**CONSIGNE**
Indiquez, s'il vous plaît, si chacune des affirmations suivantes concorde avec le texte sur Enora Tournier, en répondant par oui ou non et en citant à l'identique les mots du texte qui tranchent. 1. Enora a découvert le cirque pendant l'été 2013. 2. Enora est l'aînée des enfants de son père. 3. Le groupe part pour les études supérieures à Châlons-en-Champagne en 2021.

**TEXTE FOURNI**
Enora Tournier naquit en février 2003. 4e enfant (sur 6) de son père, elle s’inscrit dans l’imposante lignée des Tournier. Elle grandit en Franche-Comté, terre fromagère, aride et frigide. Elle est timide. Elle joue du piano. Elle découvre le cirque pendant l’été 2013, au centre aéré et s’inscrit avec l’aide de sa mère à Passe Muraille. Enora baigne dans l’influence et l’histoire du Cirque Plume ; malgré son jeune âge, elle rêve d’en faire partie un jour. Son père construit, répare, accompagne et sa mère écrit, dirige, accueille. Tous deux sont témoins de son affect circassien croissant et orchestrent, en septembre 2018, son évacuation dans le Poitou-Charentes, terre de chèvres, pluvieuse et plate. Au lycée, à Châtellerault, elle découvre « Les Arts du Cirque », et se spécialise en portés mais choisit l’option philosophie, qu’elle change en bascule avec option mathématiques pour le baccalauréat (on ne sait jamais). Puis en septembre 2021 elle s’exile à l’ENACR où elle rencontre les individus avec qui elle s’identifiera dans « le collectif de bascule », le tout supervisé par leur professeur Pascal Sogny. Le sextuor s’expulse pour les études supérieures, en 2023, à Châlons-en-Champagne, terre humide, terne et aisée. Elle sera le berceau de leurs jours presque heureux.
Enfin bref, dans leur collectif, iels sont 6, elle a 5 frères et sœurs, elle est la 4e, mais aime sauter à 3 sur la planche, elle a eu 2 chiens et l’année dernière 1 bascule. En tout, ça fait 17, ça fait beaucoup.
Elle ne pense pas qu’il faille grandir en collectif pour développer un esprit collectif mais elle ne pense pas que l’inverse aidera non plus. Iels aiment sauter à 6 sur la bascule, 3 par 3. Iels pratiquent en même temps un peu de banquine et de portés. Fortes et forts de leurs aventures, iels prennent la décision de monter leur propre compagnie et envisagent un futur plus que commun presque parfait.

**DONNÉES À EXAMINER**
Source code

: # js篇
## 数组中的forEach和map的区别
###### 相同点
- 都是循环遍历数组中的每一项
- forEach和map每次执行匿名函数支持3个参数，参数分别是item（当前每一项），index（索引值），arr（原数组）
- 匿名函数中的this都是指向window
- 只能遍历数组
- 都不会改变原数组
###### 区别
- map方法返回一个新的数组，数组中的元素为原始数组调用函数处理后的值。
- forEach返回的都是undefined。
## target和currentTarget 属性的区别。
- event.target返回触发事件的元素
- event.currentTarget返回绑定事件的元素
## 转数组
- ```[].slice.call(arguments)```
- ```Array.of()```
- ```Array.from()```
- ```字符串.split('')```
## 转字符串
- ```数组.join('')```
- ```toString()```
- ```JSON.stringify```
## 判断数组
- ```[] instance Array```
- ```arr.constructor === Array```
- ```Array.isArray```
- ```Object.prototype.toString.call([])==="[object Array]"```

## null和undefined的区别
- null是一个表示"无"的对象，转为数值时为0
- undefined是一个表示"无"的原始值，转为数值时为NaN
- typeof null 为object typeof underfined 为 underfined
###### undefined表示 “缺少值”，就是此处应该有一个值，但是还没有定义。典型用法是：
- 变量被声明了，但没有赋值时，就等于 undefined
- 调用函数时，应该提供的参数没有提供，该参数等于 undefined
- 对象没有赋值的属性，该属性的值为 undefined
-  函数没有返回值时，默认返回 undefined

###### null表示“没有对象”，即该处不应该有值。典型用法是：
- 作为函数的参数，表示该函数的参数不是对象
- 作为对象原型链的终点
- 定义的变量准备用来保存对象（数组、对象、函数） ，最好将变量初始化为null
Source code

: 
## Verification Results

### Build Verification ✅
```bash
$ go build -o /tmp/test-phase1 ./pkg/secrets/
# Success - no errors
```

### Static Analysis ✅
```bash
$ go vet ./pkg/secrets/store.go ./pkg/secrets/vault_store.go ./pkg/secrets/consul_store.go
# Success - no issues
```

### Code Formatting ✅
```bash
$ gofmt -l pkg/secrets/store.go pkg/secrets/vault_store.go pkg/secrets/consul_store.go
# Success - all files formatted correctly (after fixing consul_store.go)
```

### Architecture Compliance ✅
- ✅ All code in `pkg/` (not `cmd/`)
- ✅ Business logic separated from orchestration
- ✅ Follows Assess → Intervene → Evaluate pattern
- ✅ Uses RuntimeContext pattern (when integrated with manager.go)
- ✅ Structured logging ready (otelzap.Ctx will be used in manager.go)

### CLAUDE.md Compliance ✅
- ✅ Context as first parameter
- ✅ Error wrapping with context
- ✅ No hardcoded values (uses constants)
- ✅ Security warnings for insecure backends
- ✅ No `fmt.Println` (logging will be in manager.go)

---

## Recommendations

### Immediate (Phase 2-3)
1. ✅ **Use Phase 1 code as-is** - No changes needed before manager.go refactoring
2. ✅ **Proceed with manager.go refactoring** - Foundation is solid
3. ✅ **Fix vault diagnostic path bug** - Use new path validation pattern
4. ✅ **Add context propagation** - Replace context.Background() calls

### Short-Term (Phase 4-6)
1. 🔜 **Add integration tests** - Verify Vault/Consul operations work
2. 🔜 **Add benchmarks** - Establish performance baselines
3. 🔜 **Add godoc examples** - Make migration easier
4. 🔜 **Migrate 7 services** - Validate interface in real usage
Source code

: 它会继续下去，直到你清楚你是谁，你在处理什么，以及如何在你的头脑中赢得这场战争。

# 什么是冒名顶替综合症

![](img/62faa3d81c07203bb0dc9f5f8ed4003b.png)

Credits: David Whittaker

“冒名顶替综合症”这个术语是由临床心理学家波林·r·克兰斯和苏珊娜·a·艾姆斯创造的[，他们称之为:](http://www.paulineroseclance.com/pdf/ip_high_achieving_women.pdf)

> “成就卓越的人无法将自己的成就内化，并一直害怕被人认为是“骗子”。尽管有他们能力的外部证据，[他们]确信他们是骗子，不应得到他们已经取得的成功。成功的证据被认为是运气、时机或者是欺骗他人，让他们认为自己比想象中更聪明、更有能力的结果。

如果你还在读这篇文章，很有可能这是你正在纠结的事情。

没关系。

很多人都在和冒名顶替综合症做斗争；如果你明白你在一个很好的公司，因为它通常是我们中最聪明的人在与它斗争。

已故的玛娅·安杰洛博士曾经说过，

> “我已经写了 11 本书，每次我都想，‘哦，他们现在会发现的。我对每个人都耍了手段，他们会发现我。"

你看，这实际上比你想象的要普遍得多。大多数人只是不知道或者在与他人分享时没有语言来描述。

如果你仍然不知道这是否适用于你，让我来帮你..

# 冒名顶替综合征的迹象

**RÉPONSE**
1. Oui : « Elle découvre le cirque pendant l’été 2013 »
2. Non : « 4e enfant (sur 6) de son père »
3. Non : « Le sextuor s’expulse pour les études supérieures, en 2023, à Châlons-en-Champagne »